Le pétrole finit en hausse à New York, relativisant le cas chypriote


NEW YORK - Les prix du pétrole ont fini en légère hausse lundi à New York après une ouverture en forte baisse, le marché relativisant le risque posé par une taxe exceptionnelle sur les dépôts bancaires à Chypre en échange d'un plan de sauvetage, et son impact possible en zone euro.

Le baril de light sweet crude (WTI) pour livraison en avril a avancé de 29 cents à 93,74 dollars sur le New York Mercantile Exchange (Nymex).

A Londres, le baril de Brent de la mer du Nord pour livraison en mai, dont c'était le deuxième jour d'utilisation comme contrat de référence, a terminé en baisse de 31 cents par rapport à la clôture de vendredi, à 109,51 dollars sur l'Intercontinental Exchange (ICE). Il était tombé plus tôt jusqu'à 107,78 dollars, son plus bas niveau depuis trois mois.

Les cours de l'or noir, qui ont plongé à New York d'environ 1,70 dollar peu après l'ouverture dans le sillage des marchés financiers mondiaux, sur des craintes liées à un plan de sauvetage controversé de Chypre, un membre de la zone euro, ont effacé l'intégralité de leurs pertes en cours d'échanges.

Les cours ne sont pas tombés sous des seuils techniques importants, ce qui aurait pu provoquer une accélération de leur chute, et ils se sont repris comme les marchés des actions, a précisé Bill Baruch, de iiTrader, qui a évoqué une réaction un peu exagérée le matin.

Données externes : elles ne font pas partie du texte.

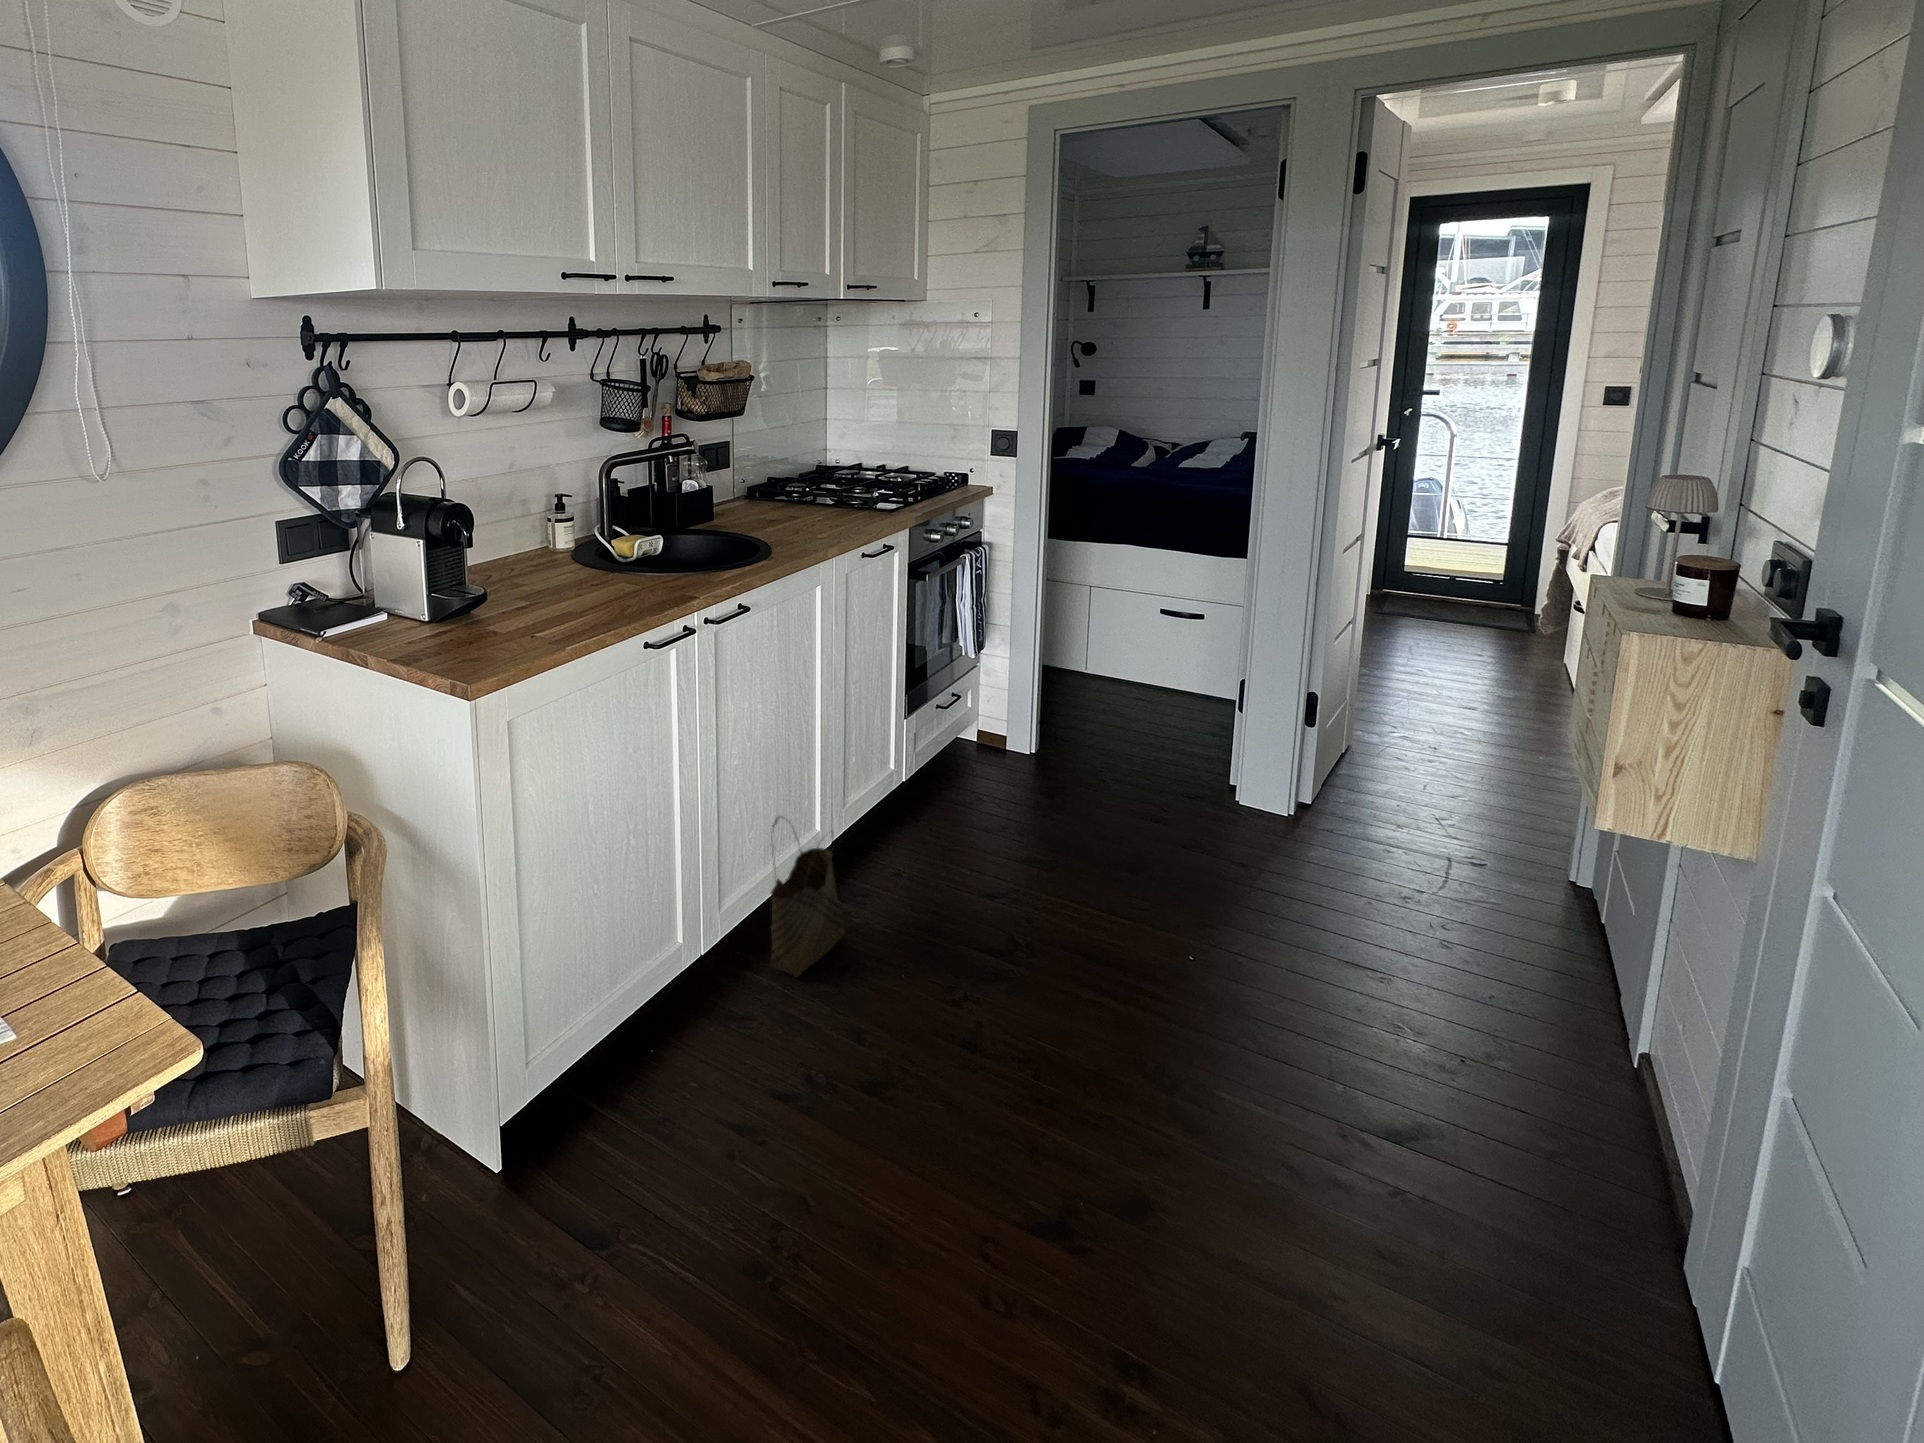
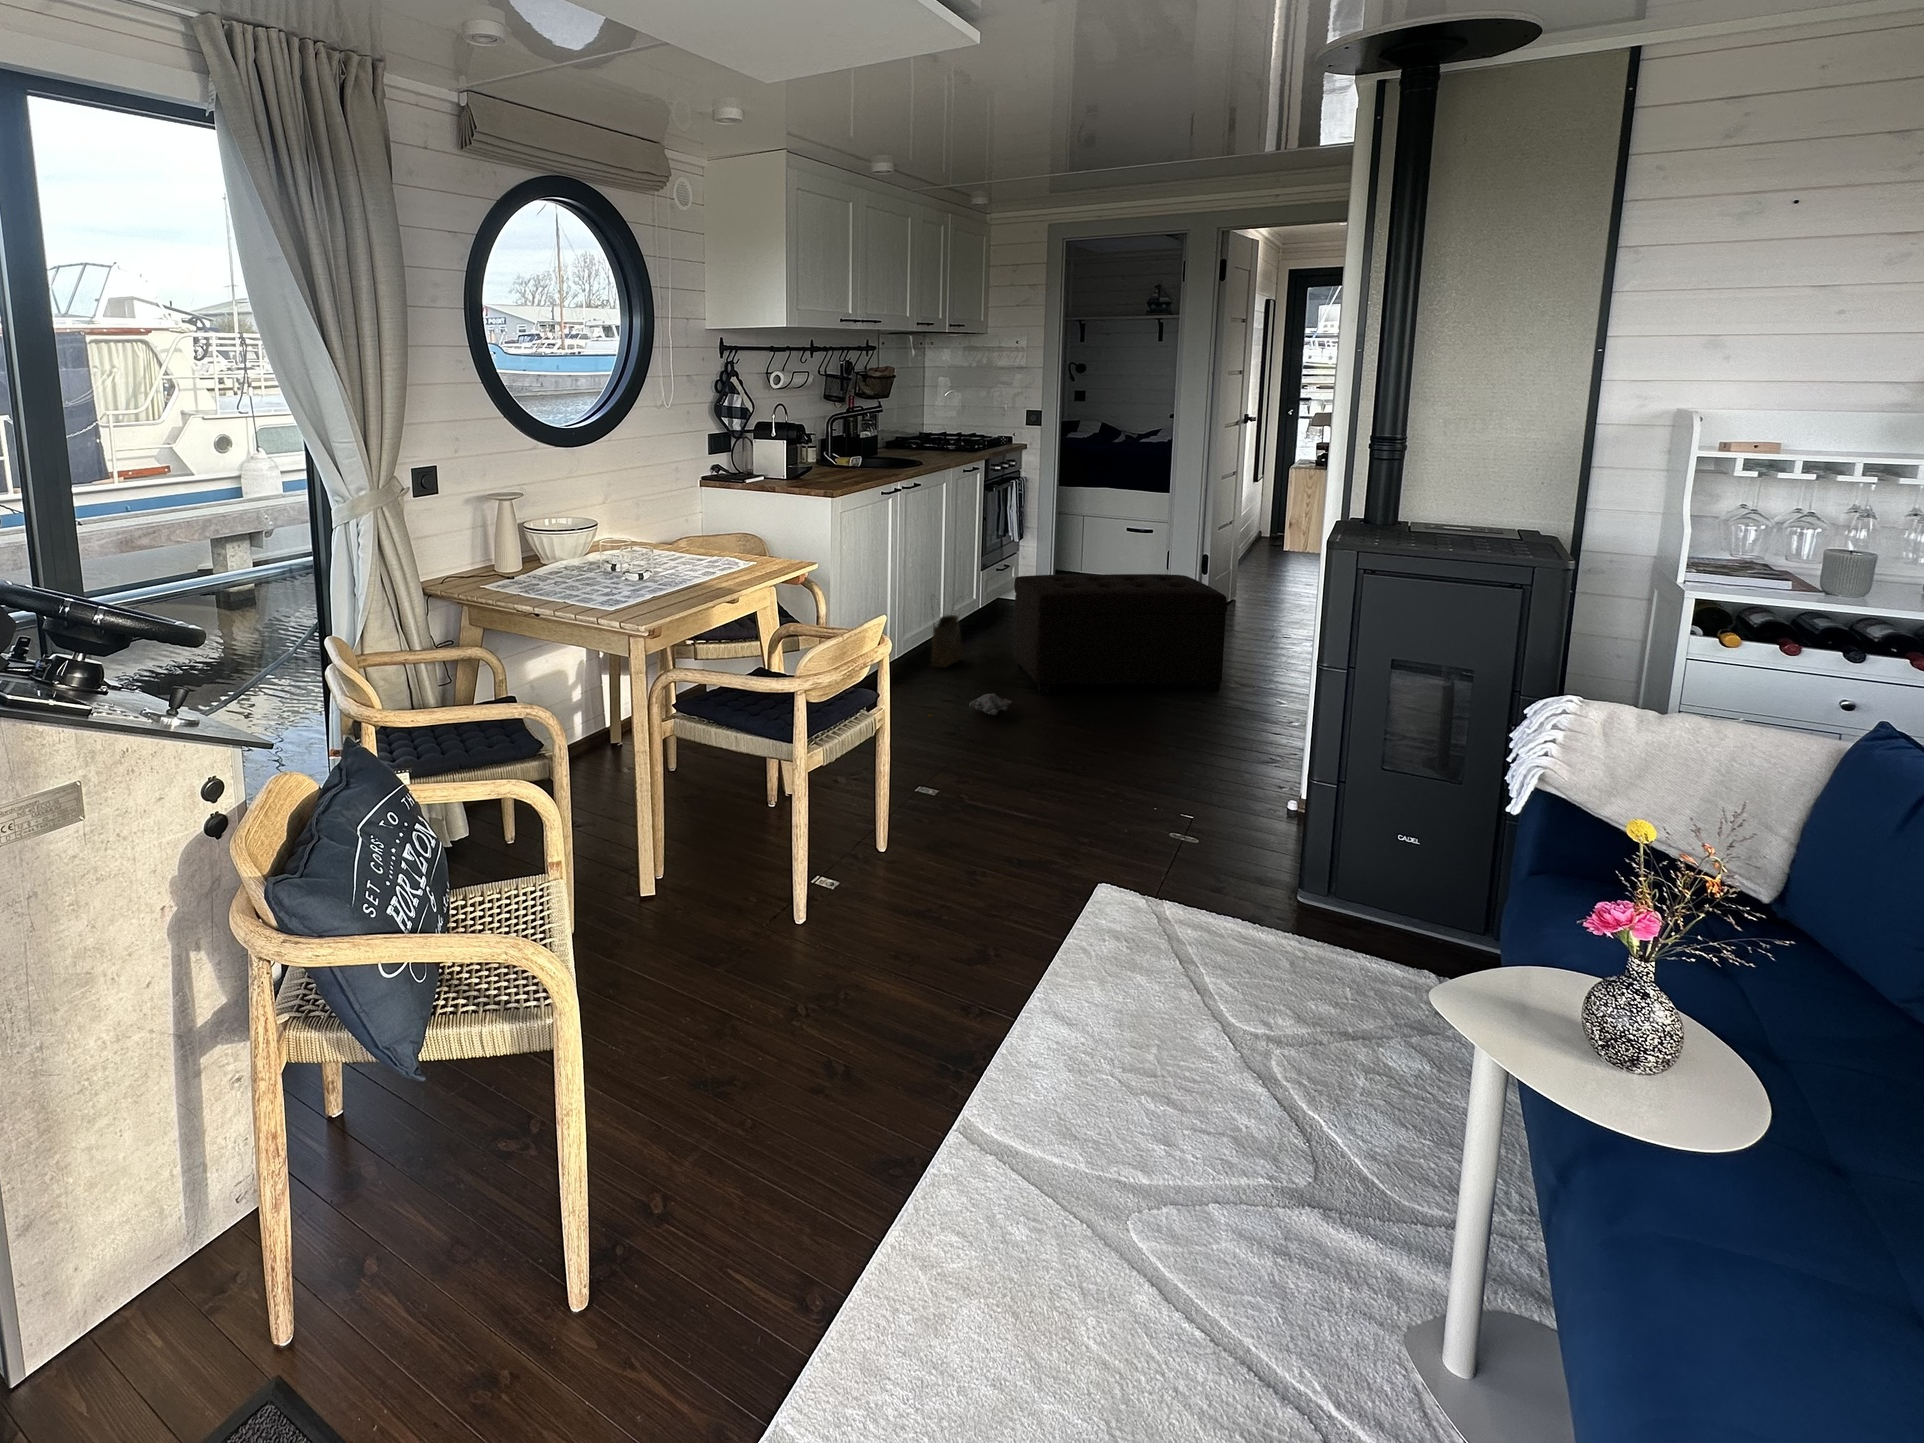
ottoman: none [936,806,1464,1154] -> present [1013,574,1227,694]
plush toy: none [689,1153,897,1277] -> present [929,693,1012,717]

La zone euro et le Fonds monétaire international (FMI) se sont accordés sur le versement d'un maximum de 10 milliards d'euros d'aide à Chypre en échange d'une taxe exceptionnelle sur les dépôts bancaires qui rapportera près de 6 milliards.

Elle doit être de 6,75% sur les dépôts bancaires en-deçà de 100.000 euros et de 9,9% au-delà de ce seuil, et a suscité à la fois grogne à Nicosie et effarement sur les places financières.

Mais il semble que des ajustements soient en cours et que les petits épargnants ne seront pas aussi touchés que prévu, a commenté Bob Yawger, de Mizuho Securities.

Les autorités chypriotes travaillent en effet à une nouvelle proposition pour limiter l'impact de cette taxe pour les petits déposants.

Ces travaux ont instillé un peu plus de confiance sur les marchés et cela a un peu relâché la pression sur les actifs risqués, comme les matières premières, selon M. Yawger.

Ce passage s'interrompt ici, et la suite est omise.